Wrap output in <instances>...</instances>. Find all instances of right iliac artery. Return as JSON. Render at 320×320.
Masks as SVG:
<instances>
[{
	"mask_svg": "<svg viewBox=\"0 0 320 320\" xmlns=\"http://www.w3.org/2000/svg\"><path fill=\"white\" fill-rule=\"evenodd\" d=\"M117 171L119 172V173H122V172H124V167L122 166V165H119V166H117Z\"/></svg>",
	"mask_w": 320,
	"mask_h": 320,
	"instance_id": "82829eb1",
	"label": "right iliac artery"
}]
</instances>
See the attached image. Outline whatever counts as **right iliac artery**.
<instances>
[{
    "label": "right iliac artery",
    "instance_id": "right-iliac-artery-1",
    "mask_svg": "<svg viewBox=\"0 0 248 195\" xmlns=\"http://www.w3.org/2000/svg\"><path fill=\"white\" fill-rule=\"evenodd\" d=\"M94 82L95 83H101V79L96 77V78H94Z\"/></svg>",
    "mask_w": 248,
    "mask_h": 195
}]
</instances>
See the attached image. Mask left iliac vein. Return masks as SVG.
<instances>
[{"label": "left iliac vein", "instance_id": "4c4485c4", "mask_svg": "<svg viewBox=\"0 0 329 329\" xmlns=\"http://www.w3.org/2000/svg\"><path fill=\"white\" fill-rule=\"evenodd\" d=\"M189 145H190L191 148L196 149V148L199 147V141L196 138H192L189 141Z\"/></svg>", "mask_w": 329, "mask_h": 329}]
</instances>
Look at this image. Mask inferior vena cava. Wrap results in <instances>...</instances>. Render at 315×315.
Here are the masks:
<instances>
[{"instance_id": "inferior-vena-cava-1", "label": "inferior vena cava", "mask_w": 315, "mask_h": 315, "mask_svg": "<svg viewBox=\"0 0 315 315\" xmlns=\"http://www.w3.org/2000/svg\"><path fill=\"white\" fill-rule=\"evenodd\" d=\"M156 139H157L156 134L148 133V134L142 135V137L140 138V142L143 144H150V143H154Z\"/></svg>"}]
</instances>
***
- [TASK TO COMPLETE]: Pull out each line of the records above that contains the string "Wrap", matching case exactly.

- [EXPECTED OUTPUT]:
Wrap output in <instances>...</instances>. Find all instances of right iliac artery. Return as JSON. Render at 320×320.
Look at this image. Mask inferior vena cava. Wrap results in <instances>...</instances>. Render at 315×315.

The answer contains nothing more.